To remove variables I am reverting https://gerrit.wikimedia.org/r/#/c/operations/puppet/+/563144/

This was added last week to limit huge Hue/Hive queries and prevent memory exhaustion of the Hue's host, but the timeline is suspiciously matching the start of the issue reported in this task.

Mentioned in SAL (#wikimedia-analytics) [2020-01-09T10:30:00Z] <elukey> revert hue's hive query limit and restart hue - T242306

@MMiller_WMF Hue now works for me, but as we discovered before the errors affect only some users so let me know if it works now or not. I reverted a change that might be related, let's see if it works.

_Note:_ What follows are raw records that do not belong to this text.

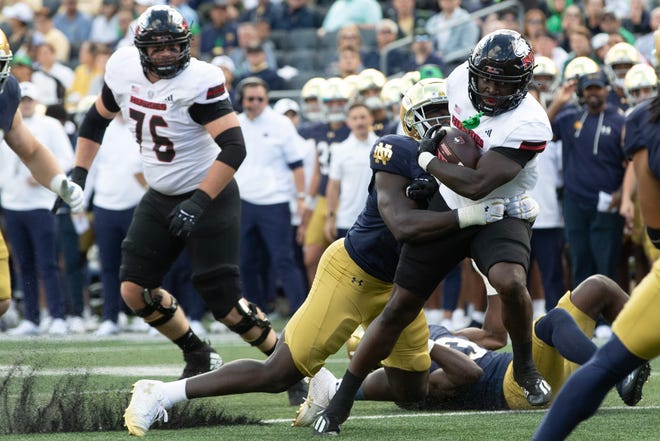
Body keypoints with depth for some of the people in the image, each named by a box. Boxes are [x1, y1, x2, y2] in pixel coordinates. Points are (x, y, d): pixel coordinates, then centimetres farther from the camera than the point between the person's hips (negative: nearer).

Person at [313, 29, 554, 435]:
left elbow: (476, 185, -32)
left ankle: (525, 367, -6)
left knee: (510, 282, -35)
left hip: (500, 215, -4)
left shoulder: (527, 124, -29)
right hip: (447, 209, 4)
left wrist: (427, 160, -21)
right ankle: (341, 402, 11)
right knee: (399, 310, 1)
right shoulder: (461, 79, -10)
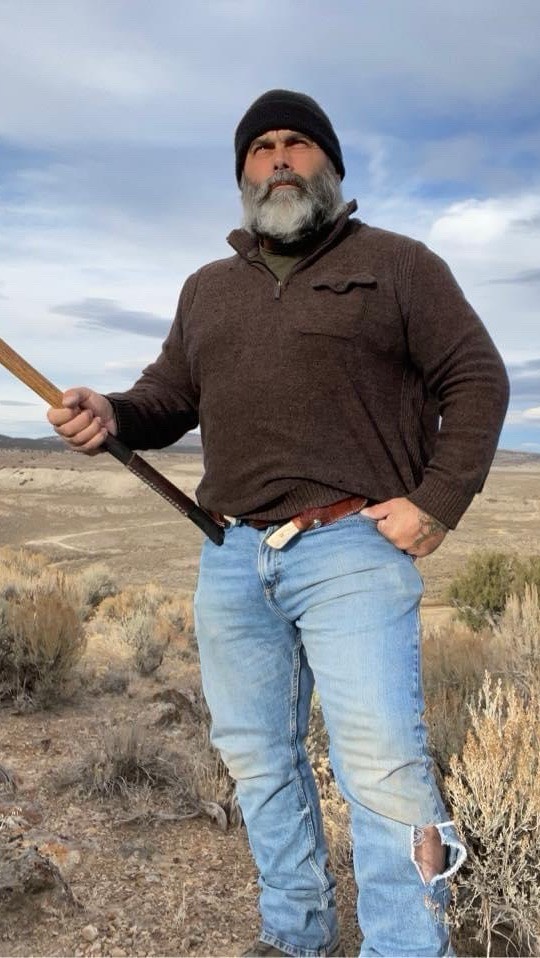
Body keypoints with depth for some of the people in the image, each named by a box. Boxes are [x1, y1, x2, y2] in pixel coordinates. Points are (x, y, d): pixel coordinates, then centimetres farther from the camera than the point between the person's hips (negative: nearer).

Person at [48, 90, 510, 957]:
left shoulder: (398, 265, 5)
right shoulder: (207, 288, 20)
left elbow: (477, 380, 1)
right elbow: (168, 397, 19)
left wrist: (438, 502, -9)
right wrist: (111, 416, -4)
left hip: (352, 551, -5)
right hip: (232, 558, 6)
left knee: (382, 769, -10)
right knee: (257, 757, 13)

elukey triaged this task as High priority.
elukey added a project: User-Elukey.

@elukey -- thanks for working on this. I am still receiving the same error.

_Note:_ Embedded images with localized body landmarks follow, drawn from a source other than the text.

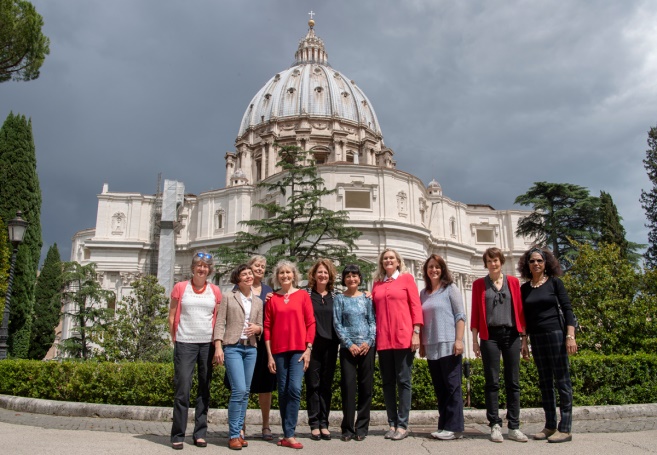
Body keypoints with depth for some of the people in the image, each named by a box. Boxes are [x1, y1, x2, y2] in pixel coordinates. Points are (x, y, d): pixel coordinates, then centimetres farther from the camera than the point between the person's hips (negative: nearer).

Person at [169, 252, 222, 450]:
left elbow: (219, 320, 10)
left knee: (204, 390, 7)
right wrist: (175, 341, 2)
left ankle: (200, 433, 17)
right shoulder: (180, 288, 3)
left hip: (208, 344, 2)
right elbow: (172, 317, 5)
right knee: (182, 389, -4)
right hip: (185, 344, -2)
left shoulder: (215, 291, 7)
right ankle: (178, 435, 6)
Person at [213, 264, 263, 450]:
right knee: (239, 390, -12)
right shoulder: (228, 298, 2)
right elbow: (220, 324, -3)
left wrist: (257, 328, -6)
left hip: (251, 348, 5)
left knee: (245, 392, 6)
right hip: (232, 347, -4)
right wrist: (218, 346, -12)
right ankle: (233, 435, 0)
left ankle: (238, 432, 16)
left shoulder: (258, 302, 14)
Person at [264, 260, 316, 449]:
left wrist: (308, 348, -6)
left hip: (299, 349, -2)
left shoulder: (303, 296, 3)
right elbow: (267, 327, 6)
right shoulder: (272, 299, 7)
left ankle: (289, 435, -6)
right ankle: (288, 434, 16)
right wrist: (269, 355, 1)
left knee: (294, 388, -13)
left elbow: (310, 323, 2)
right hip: (279, 350, 2)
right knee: (283, 392, 6)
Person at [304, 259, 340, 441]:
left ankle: (324, 423, 14)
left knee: (327, 384, 6)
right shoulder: (306, 294, 3)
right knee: (313, 383, 0)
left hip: (330, 344, 2)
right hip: (312, 344, -2)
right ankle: (314, 424, 7)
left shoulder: (335, 296, 11)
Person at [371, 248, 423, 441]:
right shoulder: (377, 283, 14)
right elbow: (374, 310, 16)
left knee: (403, 381, 0)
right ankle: (392, 424, 15)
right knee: (387, 382, 7)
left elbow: (416, 305, -1)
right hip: (383, 339, 4)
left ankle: (402, 425, 6)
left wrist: (416, 332, -8)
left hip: (403, 337, -4)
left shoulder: (406, 278, 4)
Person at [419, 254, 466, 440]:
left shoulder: (450, 288, 0)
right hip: (431, 347, 5)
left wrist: (459, 340, -13)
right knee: (439, 388, 9)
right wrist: (422, 345, 12)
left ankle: (454, 427, 4)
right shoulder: (424, 293, 14)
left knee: (452, 386, -2)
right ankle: (443, 426, 16)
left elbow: (460, 315, -5)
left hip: (449, 345, -5)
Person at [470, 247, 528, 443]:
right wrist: (474, 339, 0)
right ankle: (495, 426, 5)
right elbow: (475, 313, 4)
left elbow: (520, 309, 8)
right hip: (490, 336, -1)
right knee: (492, 382, -1)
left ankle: (514, 427, 8)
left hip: (511, 335, 1)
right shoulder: (479, 284, 7)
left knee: (513, 382, 3)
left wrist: (524, 335, 4)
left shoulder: (513, 281, 10)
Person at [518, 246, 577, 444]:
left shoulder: (554, 282, -1)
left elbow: (567, 309, -5)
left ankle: (565, 429, 1)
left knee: (562, 381, -2)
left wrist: (570, 336, -14)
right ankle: (550, 426, 15)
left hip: (556, 334, -4)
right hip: (536, 338, 4)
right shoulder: (524, 288, 9)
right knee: (545, 382, 8)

I can see the following in the an-coord1001's db:

MariaDB [hive_metastore]> select count(*) from DELEGATION_TOKENS;
+----------+
| count(*) |
+----------+
|     1927 |
+----------+
1 row in set (0.00 sec)

So in theory now delegation tokens are correctly stored in the database (as opposed to in memory).

@MMiller_WMF I found a way in Hue's UI to force the re-creation of the Hive session, that seemed working for me (I was able to repro):

Screen Shot 2020-01-10 at 11.29.09 AM.png (526×926 px, 33 KB)

You'd need to find the 3 dots at the top-right corner of the Hue's Hive Editor panel (I am using Hue 3's UI, if you are using 4 it will be displayed in a similar place) and hit "recreate" (or even "Close"). This should force Hue to request another Hive delegation token, making the query to work.

I have no idea if this needs to be done only once or not, but it is a workaround for the moment. Any feedback from you is appreciated to debug further :)

@elukey -- clicking "recreate" makes it work! Thank you.

@elukey -- clicking "recreate" makes it work! Thank you.

Great, please report in this task if the problem re-occurs! I hope it will not, but not sure..

I have restarted yesterday Hue to add (again) some hive query limits to avoid out of memory issues, let me know if the error re-appears.

Adding @Seddon to this task since he reported the issue in #wikimedia-analytics :)

@elukey -- no re-occurrence. I am still doing fine in Hue. Thanks!

elukey set Final Story Points to 5.
elukey moved this task from Next Up to Done on the Analytics-Kanban board.

FYI this happened again to me today, but I recreated the session using the instructions above and now it is working again.